# Liver and onions to replace my breakfast bacon



## Nik333 (Mar 1, 2015)

Why organ meats & shrimp? I know cholesterol concerns are poopoo-ed by some, but, some people have naturally high cholesterol.

I love shrimp and chicken livers, apart, that is, but, in moderation.
(Boy, that sounds terrible together. 🤣)


----------



## John Smith_inFL (Jun 15, 2018)

Bud - one of my favorite "lunch" foods.
when the liver is partially frozen, I cut the pack in half and put in a bowl.
when thawed, season flour well, coat the liver and fry just a minute or two on each side.
more than that, it will be tough.
I sauté the onions until done - set aside.
make the pan gravy - add the onions and cook a little.
smother liver with onion gravy.
smother smashed taters with onion gravy
fresh hot biscuits on the side.
(your methods may vary)


----------



## Nik333 (Mar 1, 2015)

Salmon is really good for you.

I bought some snow crab on sale the other day & the whole thing was gone before I knew it. Soooo good. I still don't know if it was cooked or not!

I know this isn't specifically your question, but, I have great respect for this Medical Center. My influential cousin asked his California Dr. where to go to get Open Heart Surgery & he suggested Cleveland Clinic! My cousin is now spry at 90. -









Anti-Inflammatory Diet to Relieve Pain


3 basic steps can help you leave medications behind




health.clevelandclinic.org





Another site - 








Foods that fight inflammation - Harvard Health


Pro-inflammatory foods include fried foods, sodas, refined carbohydrates, and red meat. Foods that fight inflammation include green vegetables, berries, whole grains, and fatty fish....




www.health.harvard.edu





Do you have a link that recommends liver? It's about as red as you can get.


----------



## chandler48 (Jun 5, 2017)

For low cholesterol meats, you can have deer, elk or bison. None of them have fat and are low in cholesterol. When stripping the cape off any of them, it is almost like surgery due to the cape being right next to viable meat instead of a fat layer like cows or hogs.


----------



## wooleybooger (Feb 23, 2019)

Saute the liver with the onions then make a pan gravy and add all to cooked white rice or brown rice if going for fiber also. This can be reheated so if you like the mixture make a large quantity. 
P.S. not a lot of gravy just enough to wet the mixture.


----------



## Bud9051 (Nov 11, 2015)

@Nik333 that Cleveland link looks great, copied and saved.

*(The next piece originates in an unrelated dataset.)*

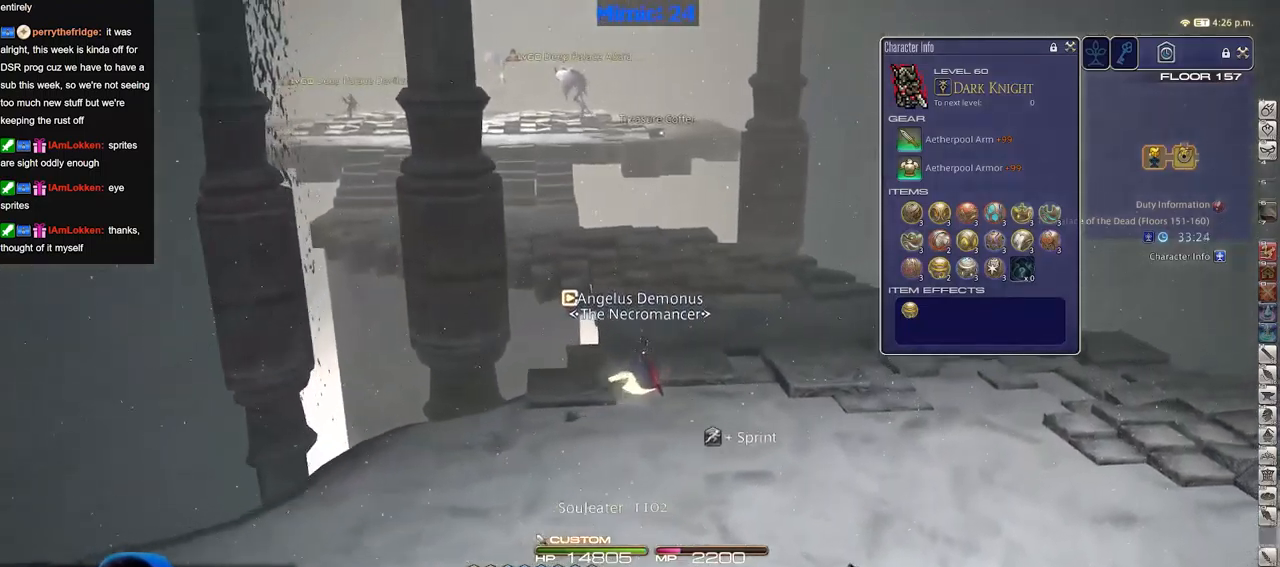
{"keys": [], "events": []}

I will finish reading later. The Harvard link just kept asking for more details about me, I don't like to share so backed out.

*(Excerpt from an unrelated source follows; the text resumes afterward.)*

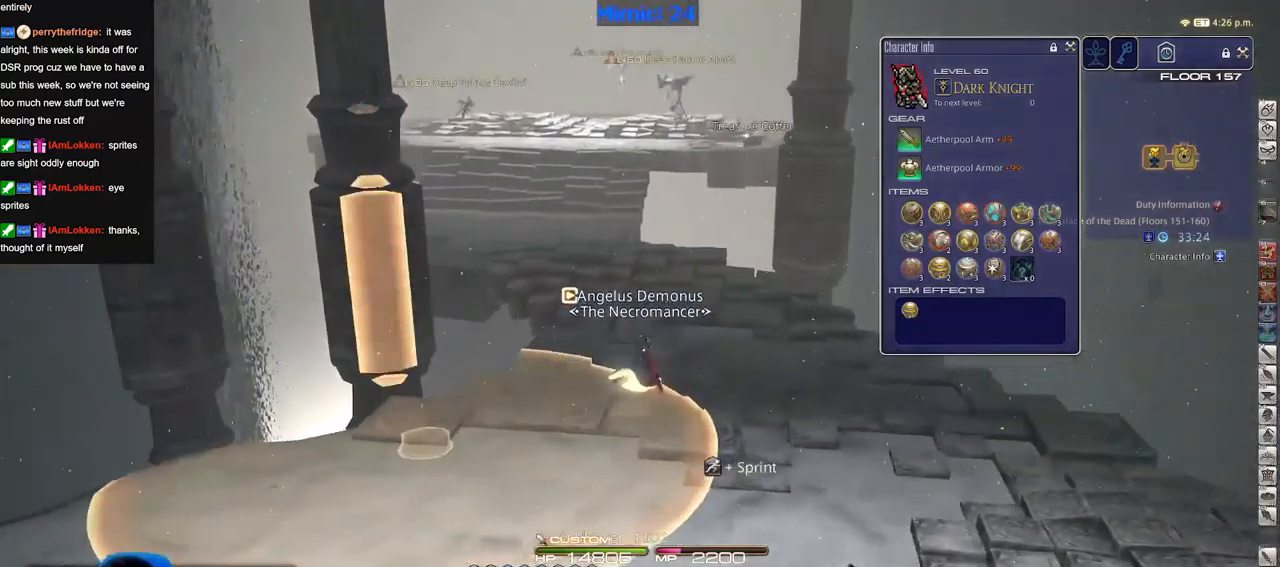
{"keys": [], "events": []}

But Cleveland was spot on.
I don't recall where I was reading about liver just a general search on liver and diabetes, I will look.

Thanks,
Bud


----------



## Old Thomas (Nov 28, 2019)

My doctor suggested an over the counter glucosamine/chondroitin supplement for my arthritis. I generally don’t take non pharmaceutical pills but I figured that I would try it because my thumb joints were very painful and burning. After about a month the pain subsided to about 10% of what it was and has remained there for two months. I just ordered another bottle from Amazon.


----------



## chandler48 (Jun 5, 2017)

wooleybooger said:


> not a lot of gravy


Such sacrilege !! Never too much gravy. Put the extra in a bowl in the fridge and have it on top of biscuits, rice, potatoes.


----------



## rjniles (Feb 5, 2007)

I also like liver and onions but eat it only a few times per year. Liver is a filter and stored toxins and heavy metals.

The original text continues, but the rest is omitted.